About 65 km south of Colombo is one of the finest beaches in the world: Bentota. The sand is soft and fine and the beach gently slopes into shallow water. The surf is tender, the waves break gently. But only in the season – November to April; off season, the sea is rough and risky to get into. The sunset is a glorious hue of orange and red.
The lazy can sunbath on the beach and swim or wade into the sea or go for a relaxing river cruise. The more energetic and adventurous can choose to do Windsurfing, Surfing, Waterskiing, Wakeboarding, body boarding, banana ride, tube ride, jet-ski, Deep Sea Fishing, River Fishing, Snorkelling, sailing and diving.
The scythe-shaped beach is narrow, just about four minutes to cross to reach the water. It is separated from the turquoise waters of river Bentara by a wedge of land – with a stunning landscape of greenery – on which are resorts and five star and other hotels. A 15 feet wide kutcha track separates the beach from the hotels: you step out of the hotel and you are on the beach. At the north end of the beach are the estuary and Bentara river lagoon.
Bentara river on the left of the photo
Portuguese were the first foreigners to come to Bentota. They built a small fort at the point which is deeply shadowed by tall tamarind trees, where the river meets the sea. The Dutch who came later let the fort fall into disrepair but converted one large building into a rest house for officers. The Brits who came later still converted this rest house into a sanatorium. Now Bentota Beach Hotel stands on the site of the fort. The hotel is modelled after the Dutch star forts but uses traditional Sinhalese architecture that blends with the surroundings.
Betara Lagoon and estuary and Bentota Beach Hotel
Myth is that a demon, ‘Bem,’ ruled the tota (river bank), hence the name Bentota. Then came the humans. Legend is that Bantota Galapatha Viharaya, one of a cluster of five ancient temples, was built by king Devanampiyatissa (250-210 BC); the other legend is that it was built by a minister of the great Sri Lankan King Parākramabāhu I (1123–1186). It is said that the temple was linked to other temples in the area by a maze of subterranean tunnels.

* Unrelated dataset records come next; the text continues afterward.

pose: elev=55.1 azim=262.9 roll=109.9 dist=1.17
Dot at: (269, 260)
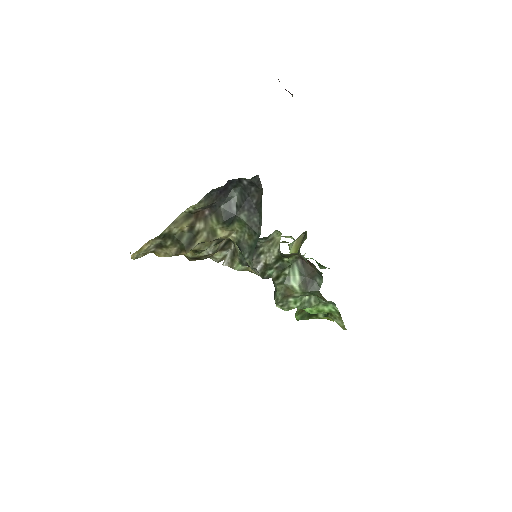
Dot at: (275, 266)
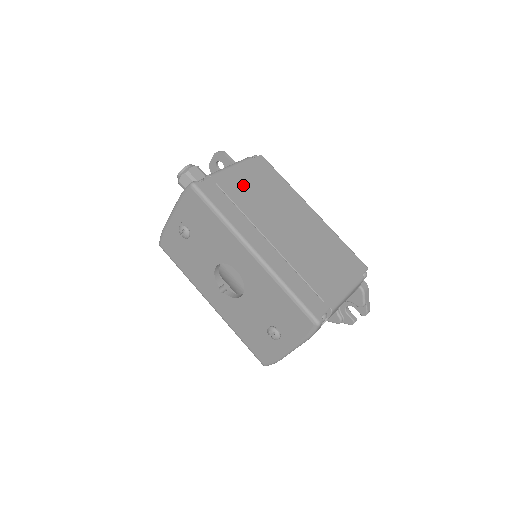
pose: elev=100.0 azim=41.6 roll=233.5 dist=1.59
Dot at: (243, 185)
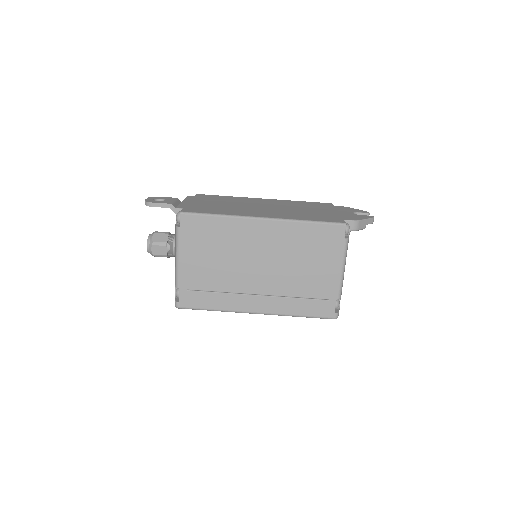
Dot at: (201, 267)
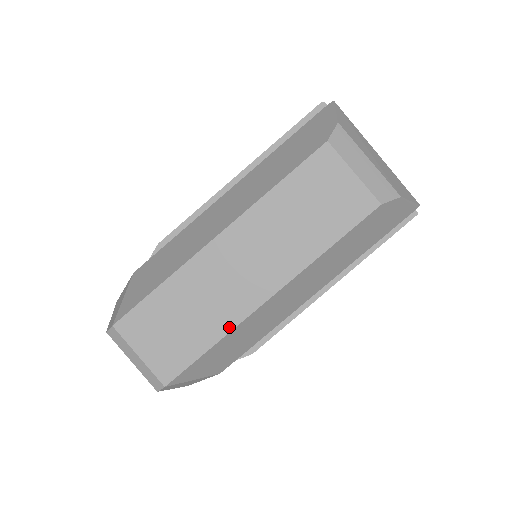
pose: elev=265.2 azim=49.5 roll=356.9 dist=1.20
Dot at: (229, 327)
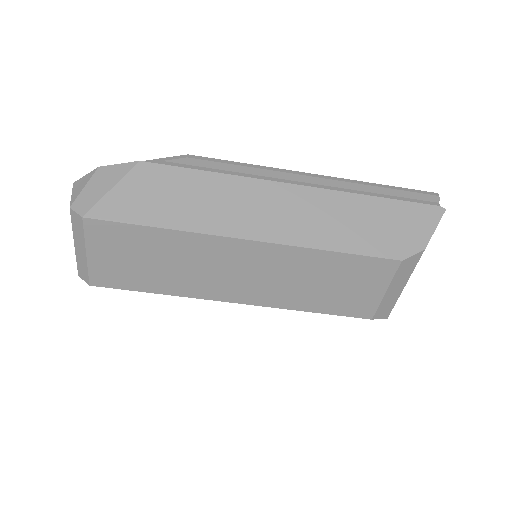
Dot at: (184, 294)
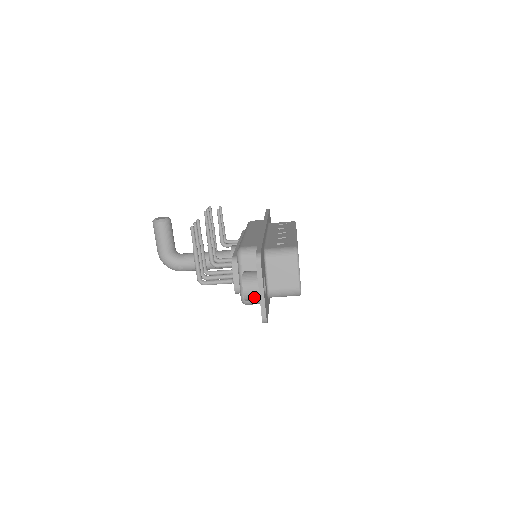
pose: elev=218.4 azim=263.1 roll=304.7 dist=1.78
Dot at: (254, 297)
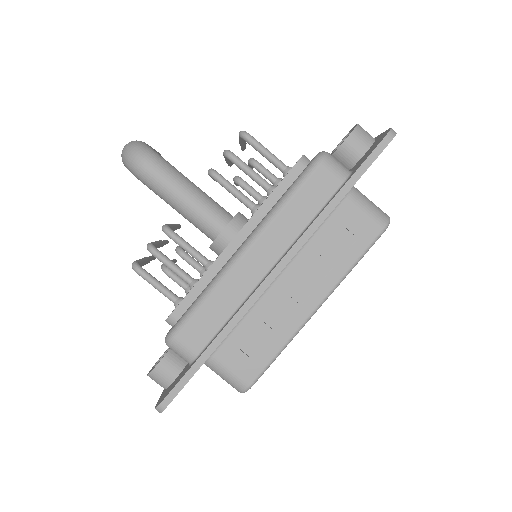
Dot at: (368, 135)
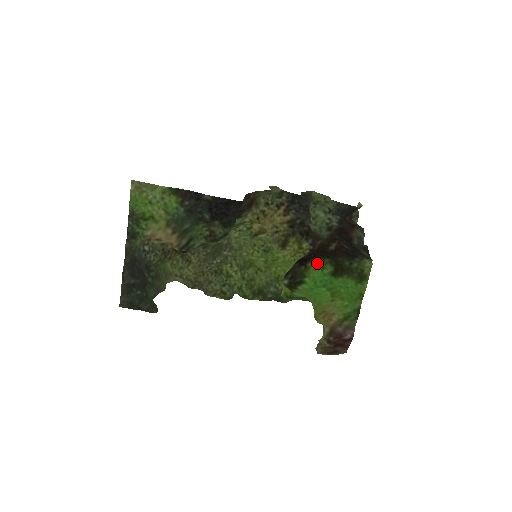
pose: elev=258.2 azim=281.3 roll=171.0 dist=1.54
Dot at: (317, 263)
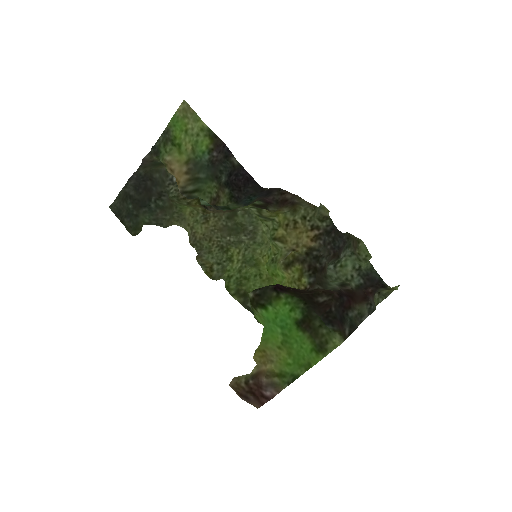
Dot at: (291, 300)
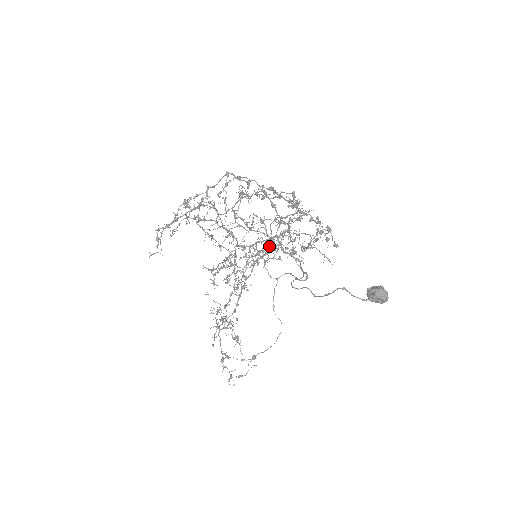
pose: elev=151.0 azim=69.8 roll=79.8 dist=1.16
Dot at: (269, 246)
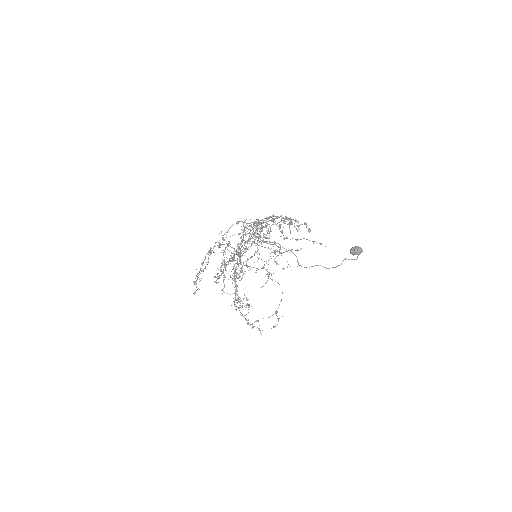
Dot at: (242, 240)
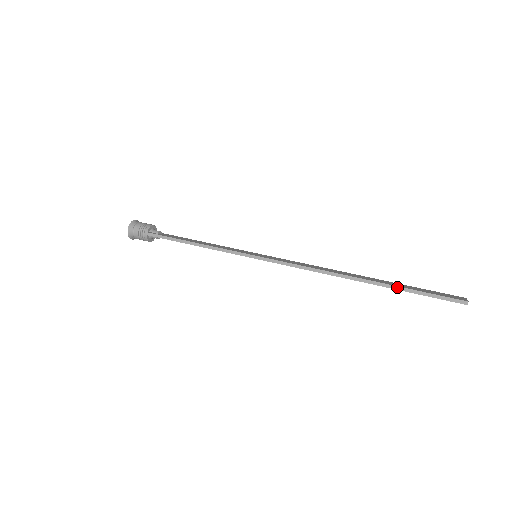
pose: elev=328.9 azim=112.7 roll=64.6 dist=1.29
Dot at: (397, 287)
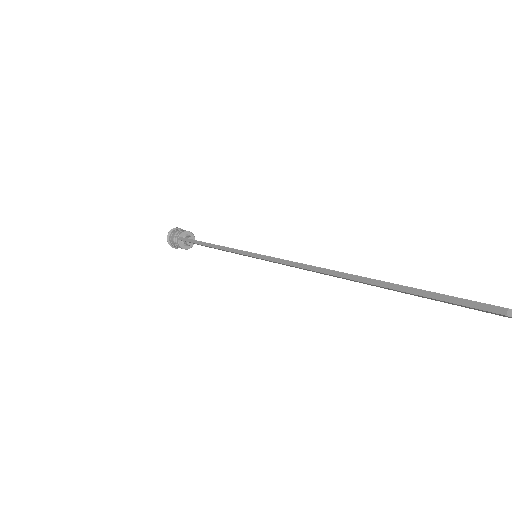
Dot at: (392, 285)
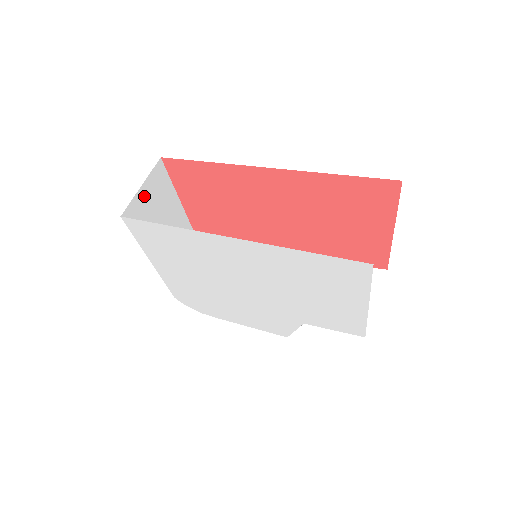
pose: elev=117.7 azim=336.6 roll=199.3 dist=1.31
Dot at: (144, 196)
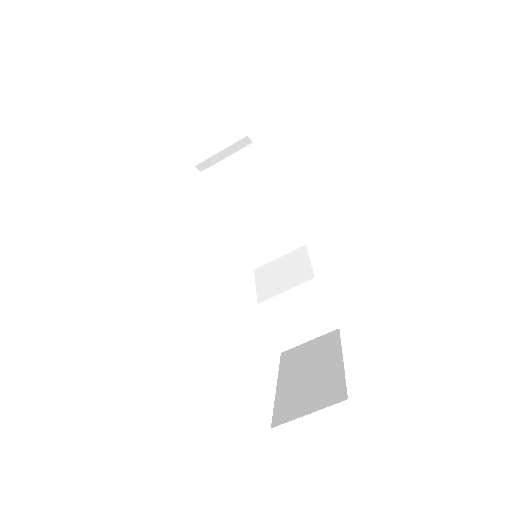
Dot at: occluded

The temple is only four km from the beach and a must see.
Bentota Beach off season – May to October
Other points of interest are sea turtle – an endangered species – conservation project at Kosgoda, 11.5 km from Bentota; and Brief Garden, the house and garden of renowned Sri Lankan landscape architect, Bevis Bawa, located 11 km inland from Bentota.
If you have time, take the scenic train ride from Bentota to Galle, the ancient seaport Tarshish, from which King Solomon drew ivory, peacocks and other valuables, and from which Cinnamon was exported as early as 1400 BC.